◆ What you need to do:
Render the part of the material that begins with the line containing "Camera frame: x" and ends with the line containing "3. dense green tree <box>97,49,171,137</box>", both included, as a Markdown table with the columns Row and Text. Number each row, and skip any blank lines.

(Saved entries)
%%

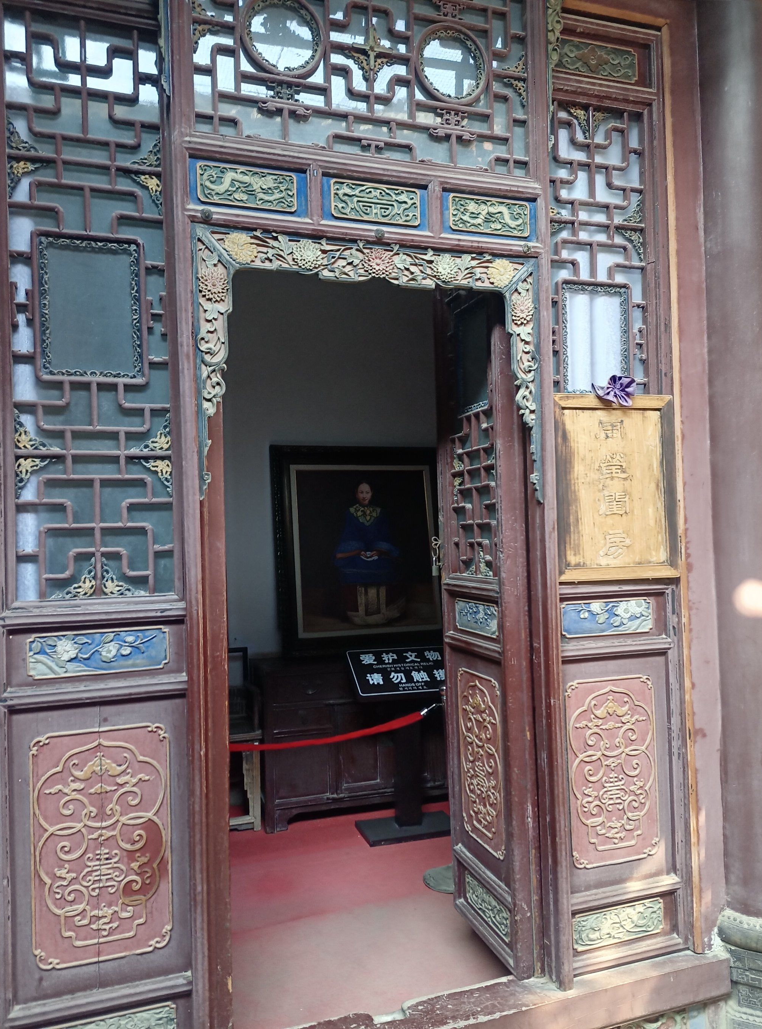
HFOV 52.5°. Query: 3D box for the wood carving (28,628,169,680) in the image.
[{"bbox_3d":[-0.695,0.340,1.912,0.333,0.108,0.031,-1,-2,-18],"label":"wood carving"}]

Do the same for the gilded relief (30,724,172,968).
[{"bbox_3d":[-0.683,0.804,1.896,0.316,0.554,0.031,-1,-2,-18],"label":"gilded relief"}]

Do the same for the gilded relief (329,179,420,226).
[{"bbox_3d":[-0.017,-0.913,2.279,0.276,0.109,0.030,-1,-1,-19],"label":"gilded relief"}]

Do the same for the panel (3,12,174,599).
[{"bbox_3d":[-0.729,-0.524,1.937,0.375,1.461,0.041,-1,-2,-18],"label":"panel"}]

%%
%%

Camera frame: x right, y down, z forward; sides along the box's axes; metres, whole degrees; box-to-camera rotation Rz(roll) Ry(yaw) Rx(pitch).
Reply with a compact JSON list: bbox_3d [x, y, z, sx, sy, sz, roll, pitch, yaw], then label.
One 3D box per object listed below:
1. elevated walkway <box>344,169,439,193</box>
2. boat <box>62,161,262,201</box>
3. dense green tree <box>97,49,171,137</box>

%%

◆ Your response:
| Row | Text |
|---|---|
| 1 | Camera frame: x right, y down, z forward; sides along the box's axes; metres, whole degrees; box-to-camera rotation Rz(roll) Ry(yaw) Rx(pitch). |
| 2 | Reply with a compact JSON list: bbox_3d [x, y, z, sx, sy, sz, roll, pitch, yaw], then label. |
| 3 | One 3D box per object listed below: |
| 4 | 1. elevated walkway <box>344,169,439,193</box> |
| 5 | 2. boat <box>62,161,262,201</box> |
| 6 | 3. dense green tree <box>97,49,171,137</box> |